You can declare more than one generic type in your class definitions. Imaging a class that facilitates a race for monkeys, whether they be chimps, gorillas, or marmosets. Consider this generic class declaration:

public class Race<T, U> where T : Monkey where U : Monkey {
    public Race(T monkey1, U monkey2) { }
    public void RunRace() { }
}
public class Marmoset : Monkey { }
public class Chimp : Monkey { }

Here we have defined that our class accepts 2 generic types: T and U. We have further restricted them that they both have to inherit from the Monkey class. Here's some example calls using this new class:

Race<Chimp, Marmoset> race1 =
      new Race<Chimp, Marmoset>(new Chimp(), new Marmoset());
Race<Monkey, Chimp> race2 =
      new Race<Monkey, Chimp>(new Monkey(), new Chimp());
Race<Marmoset, Marmoset> race3 =
      new Race<Marmoset, Marmoset>(new Marmoset(), new Marmoset());

As you can see that anything that inherits Monkey is valid. Of interest, the second example shows that even an instance of Monkey is valid.
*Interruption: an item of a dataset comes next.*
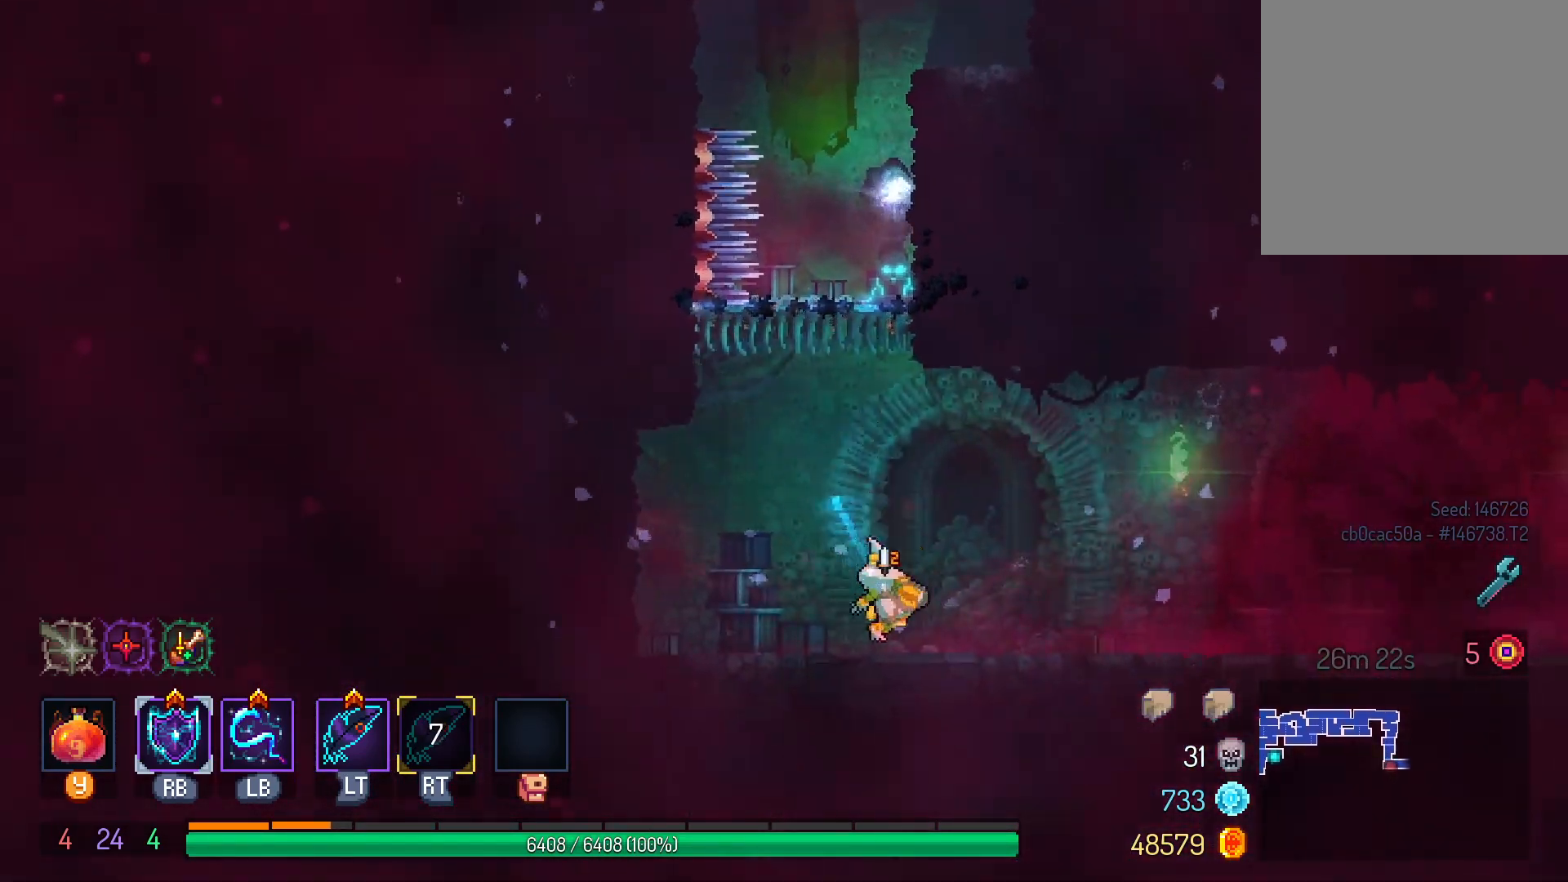
{"buttons": ["DPAD_RIGHT"], "left_stick": "center", "right_stick": "center", "events": [[100, "B", "down"], [200, "B", "up"]]}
This shows that the where clause in our type restriction means anything that inherits from X or is X.

Finally here are a couple of extra cool things you can do with generic type restrictions as general non-monkey related examples:

public class TestCase1<T> where T : class { }
public class TestCase2<T> where T : struct { }
public class TestCase3<T> where T : IDisposable, IMoveable, IComparable { }
public class TestCase4<T, U> where T : U { }
public class TestCase5<T, U> where T : U, IMoveable { }
public class TestCase6<T, U> where T : class where U : struct{ }
public class TestCase7<T, U> where T : class where U : struct, T { }

TestCase1 demonstrates that we can force the type to be a reference type.
Likewise TestCase2 ensures that the type must be a value type. How is this useful? Well consider a generic class that performs expensive operations such as copying from one list to another. Reference types are just pointers and therefore inexpensive to copy around, thus ensuring only reference types are allowed in our class could be quite useful.
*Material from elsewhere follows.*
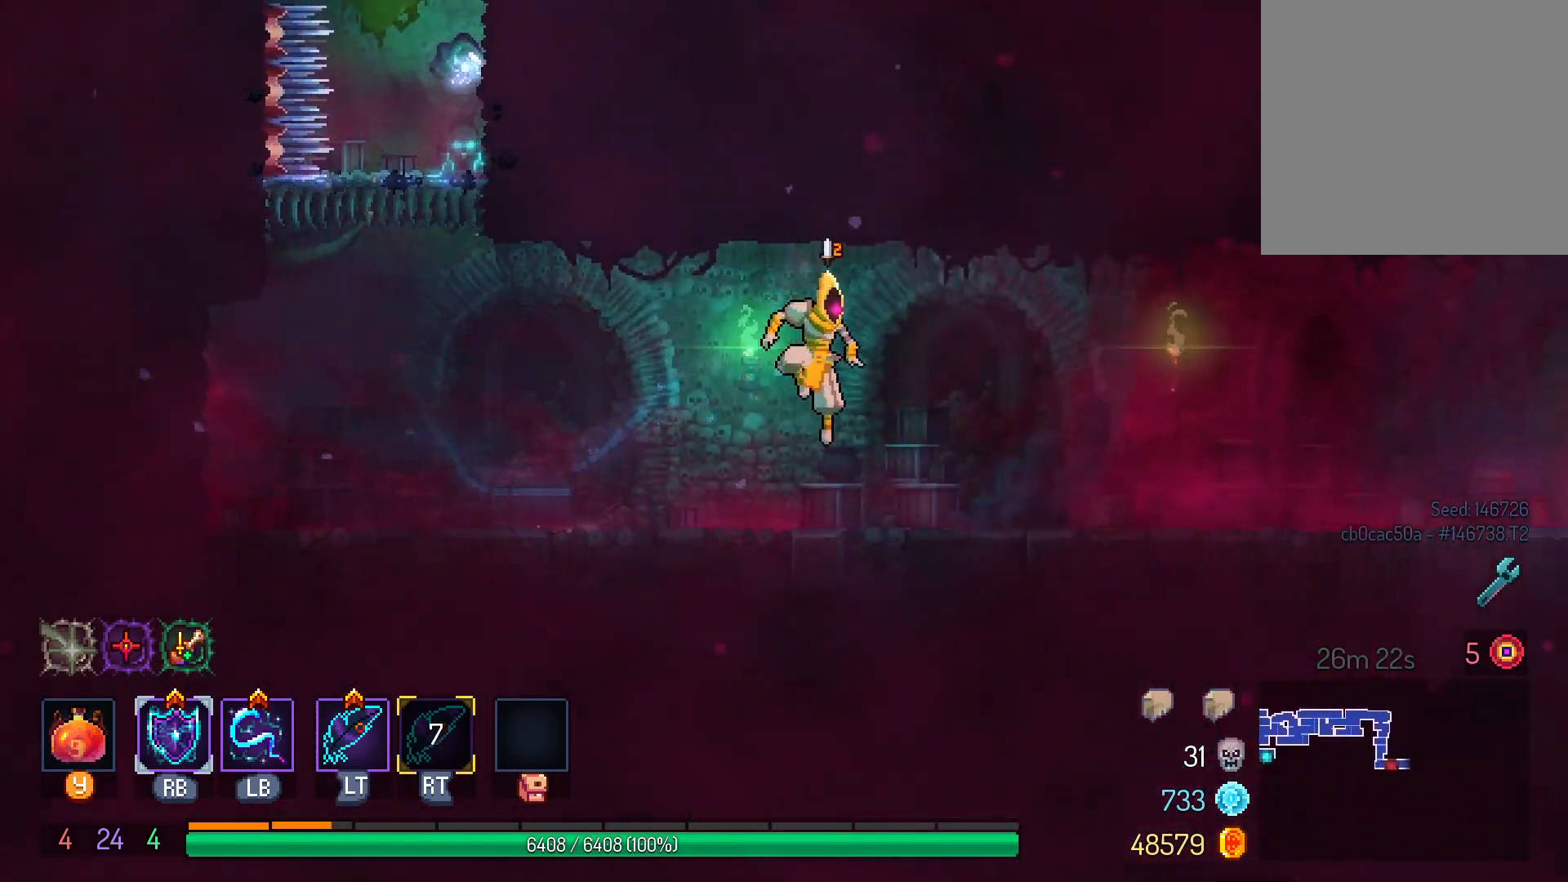
{"buttons": ["DPAD_RIGHT"], "left_stick": "center", "right_stick": "center", "events": [[117, "A", "down"], [200, "A", "up"]]}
TestCase3 shows that we can ensure T implements multiple interfaces.
TestCase4 shows that one generic type can be forced to inherit from another. An example of an implementation might be:

TestCase4<Chimp, Monkey> test = new TestCase4<Chimp, Monkey>();

This is valid because Chimp inherits from Monkey.
TestCase5 shows that a type can be restricted to inherit as well as implement interfaces.
TestCase6 demonstrates that one type must be a reference type while the other can be a value type.
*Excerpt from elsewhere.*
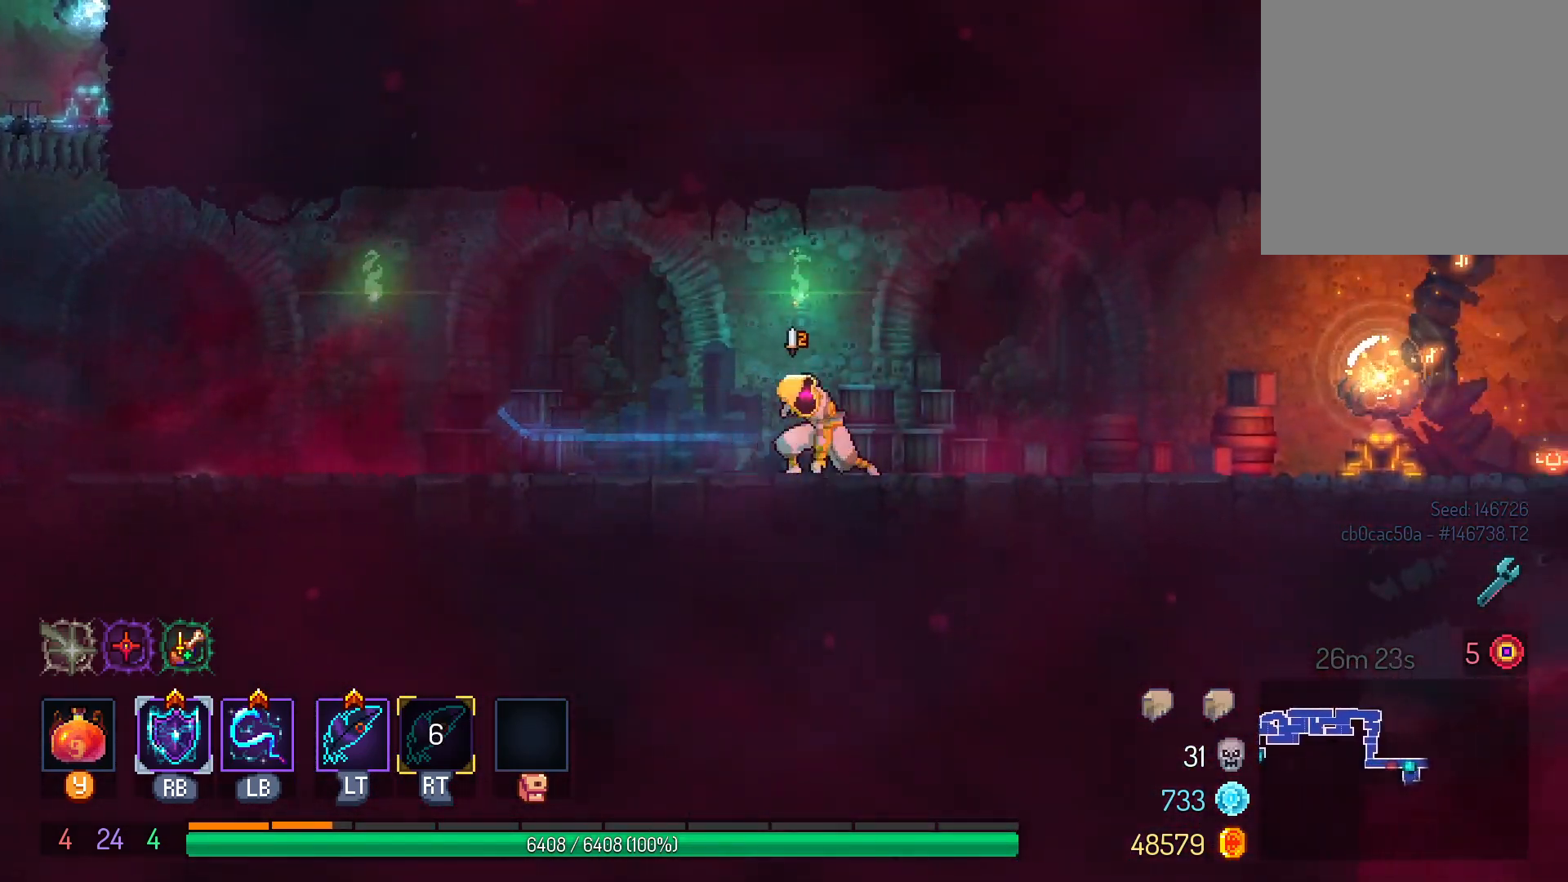
{"buttons": ["A", "DPAD_RIGHT"], "left_stick": "center", "right_stick": "center", "events": [[467, "A", "down"]]}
The last TestCase7 is somewhat interesting. Its declaration indicates that T is a reference type, and U is a value type that must inherit from T. How can this be? It essentially states that you must pass a struct that inherits from a class. But C# won't let you declare this.

To be honest at first I didn't know the answer to this. Thus the email to Jon, and his explanation was simple and it made sense: interfaces are reference types. Hopefully you are aware that structs can implement interfaces also (but can't do inheritance), so we might define a new animal as follows:

public struct Mouse : IMoveable {
    public void Move() { }
    public void Stop() { }
}

Then we can legitimately use the TestCase7 syntax:

TestCase7<IMoveable, Mouse> test = new TestCase7<IMoveable, Mouse>();

Then of course, valid values for an IMoveable are a Chimp, Marmoset, or even another Mouse, while of course you can only use a Mouse for the second type.

Hopefully this has given you a better idea of what you can do with generics.